* [WHAT YOU HAVE TO DO]: The full set of entries is to be printed exactly, with pictures excluded.

::: RECORDS TO PROCESS

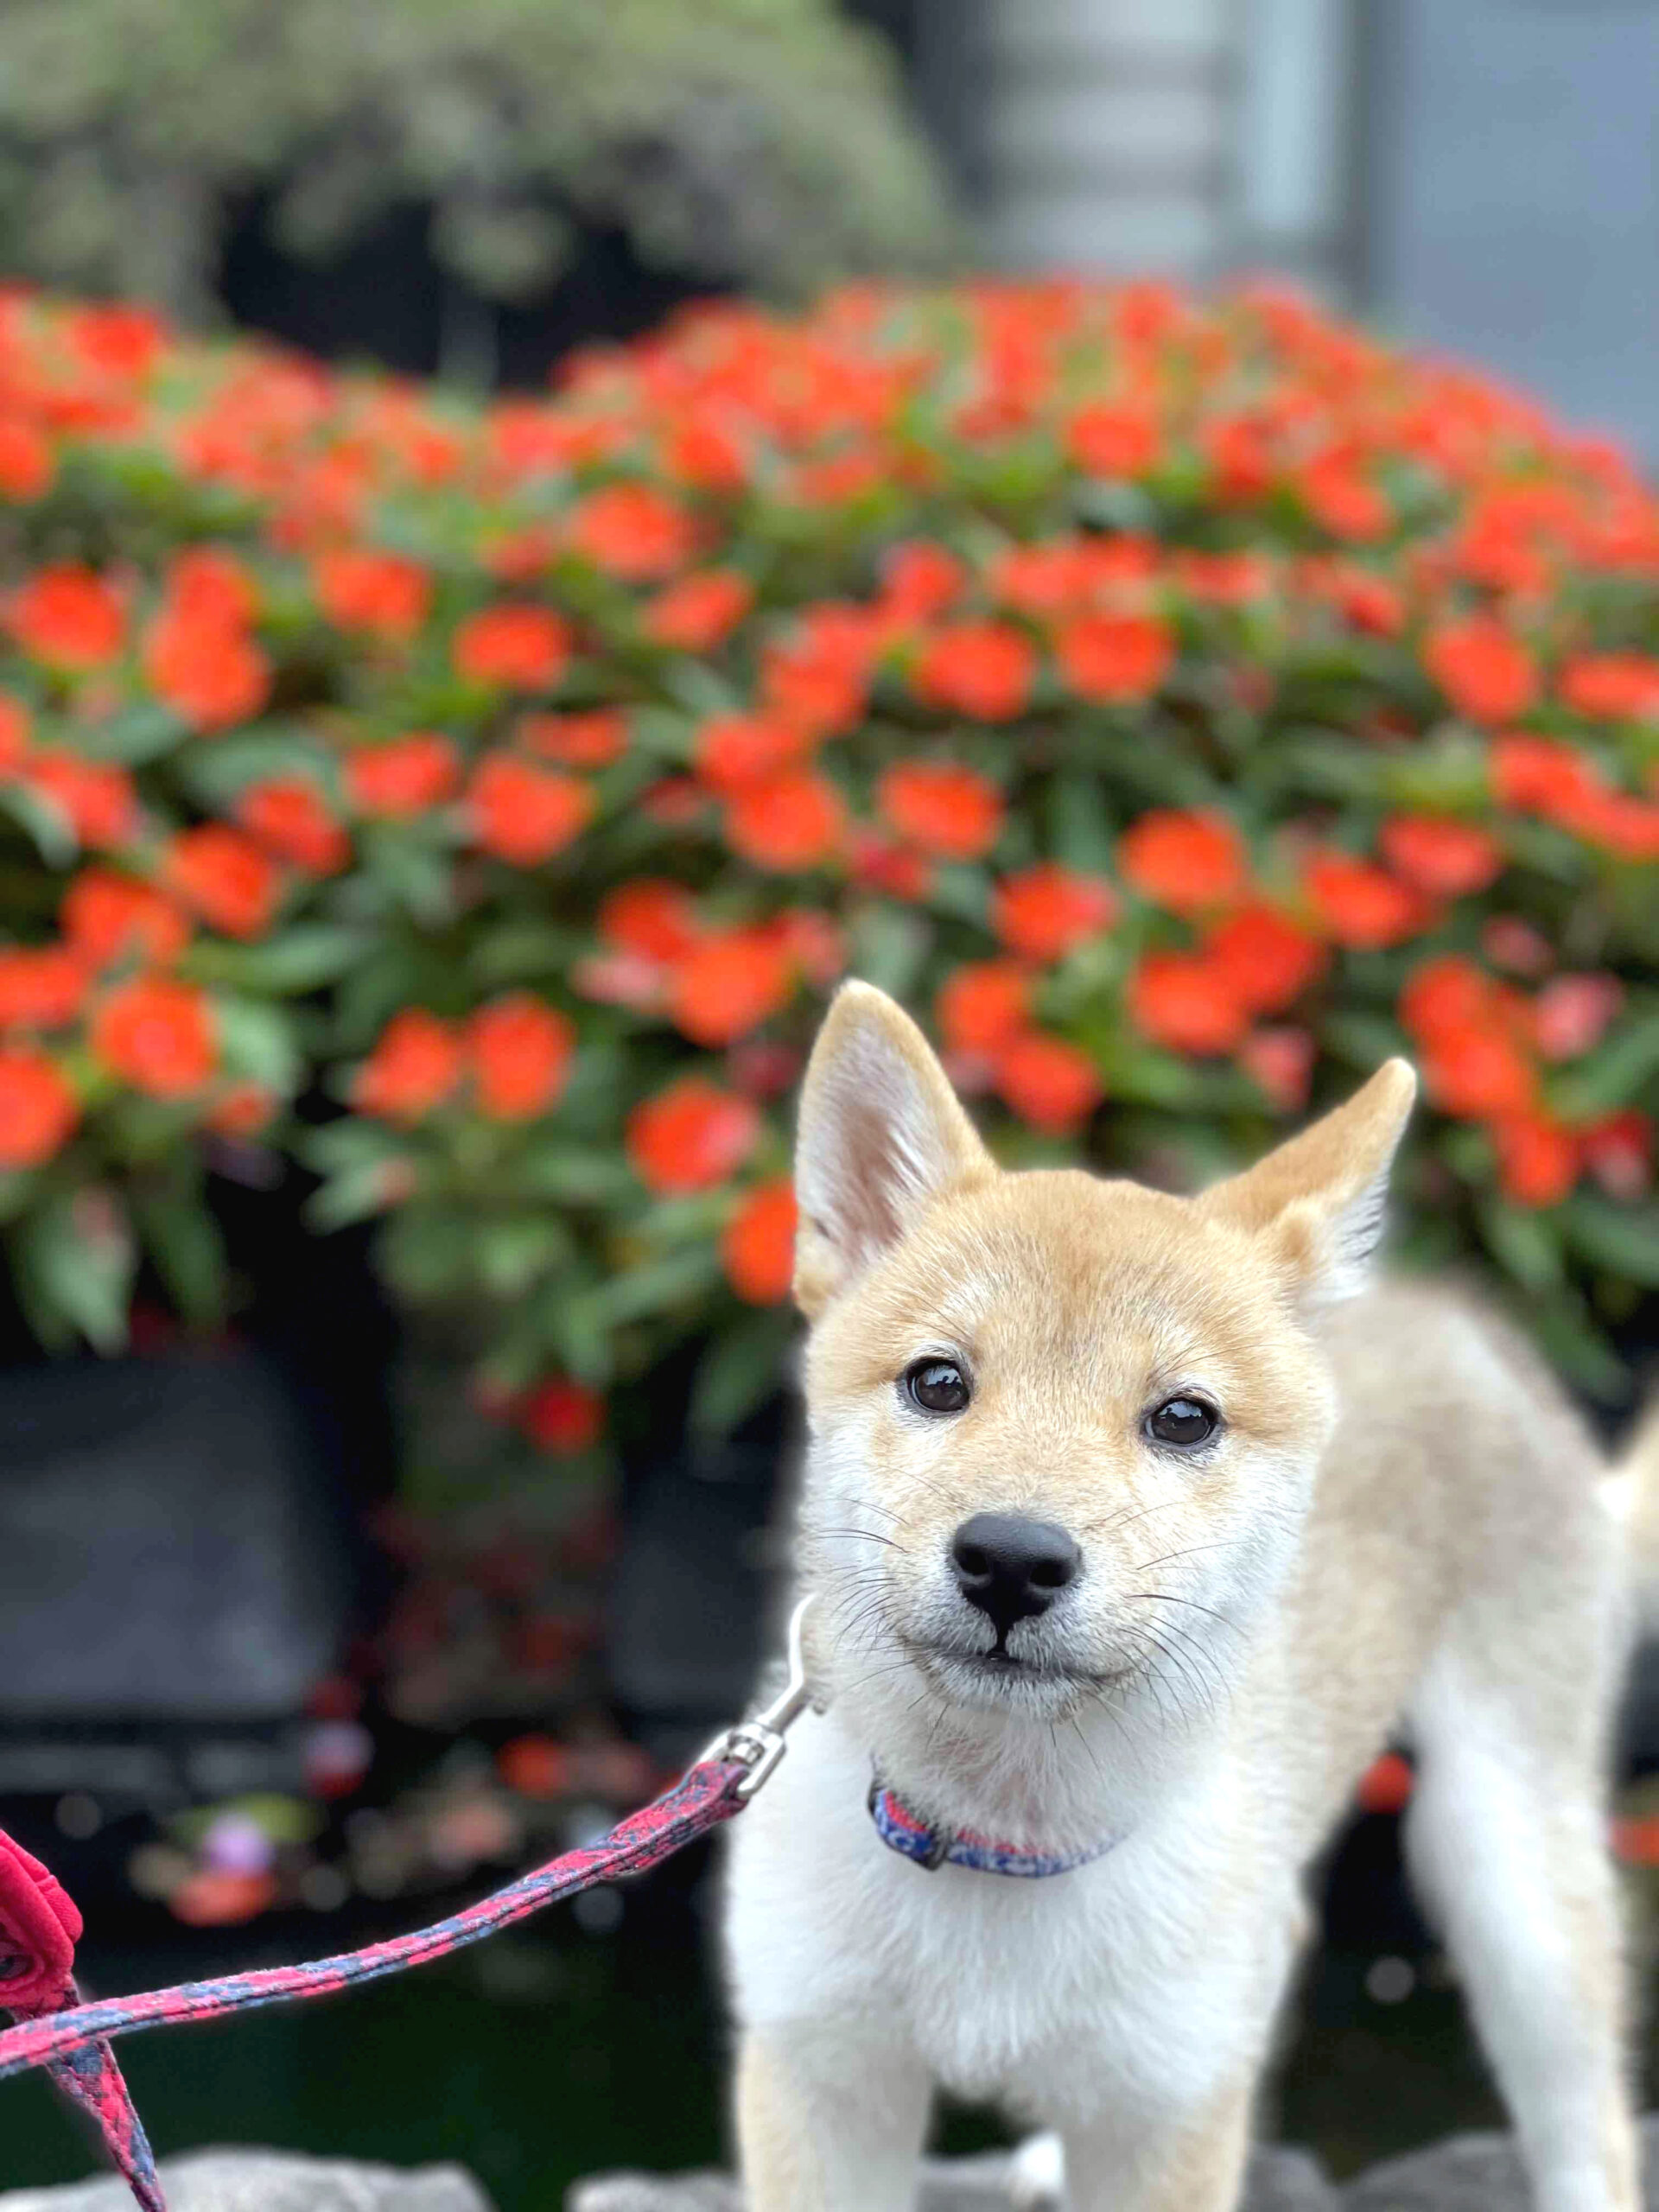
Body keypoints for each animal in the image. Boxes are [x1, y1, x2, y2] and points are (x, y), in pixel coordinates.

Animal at [721, 986, 1654, 2212]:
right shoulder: (823, 2077)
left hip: (1507, 1866)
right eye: (938, 1381)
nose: (1011, 1559)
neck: (1000, 1846)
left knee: (1589, 2118)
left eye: (1183, 1417)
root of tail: (1475, 1336)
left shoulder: (1168, 2119)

::::::

* [ANSWER TO THIS PROBLEM]:
Body keypoints for each animal in the image. Boxes are [x1, y1, x2, y2] and points are (x, y), in pixel coordinates.

Animal at [721, 986, 1654, 2212]:
right shoulder: (823, 2077)
left hip: (1507, 1866)
right eye: (938, 1381)
nose: (1011, 1559)
neck: (1000, 1846)
left knee: (1589, 2118)
left eye: (1183, 1417)
root of tail: (1475, 1336)
left shoulder: (1168, 2119)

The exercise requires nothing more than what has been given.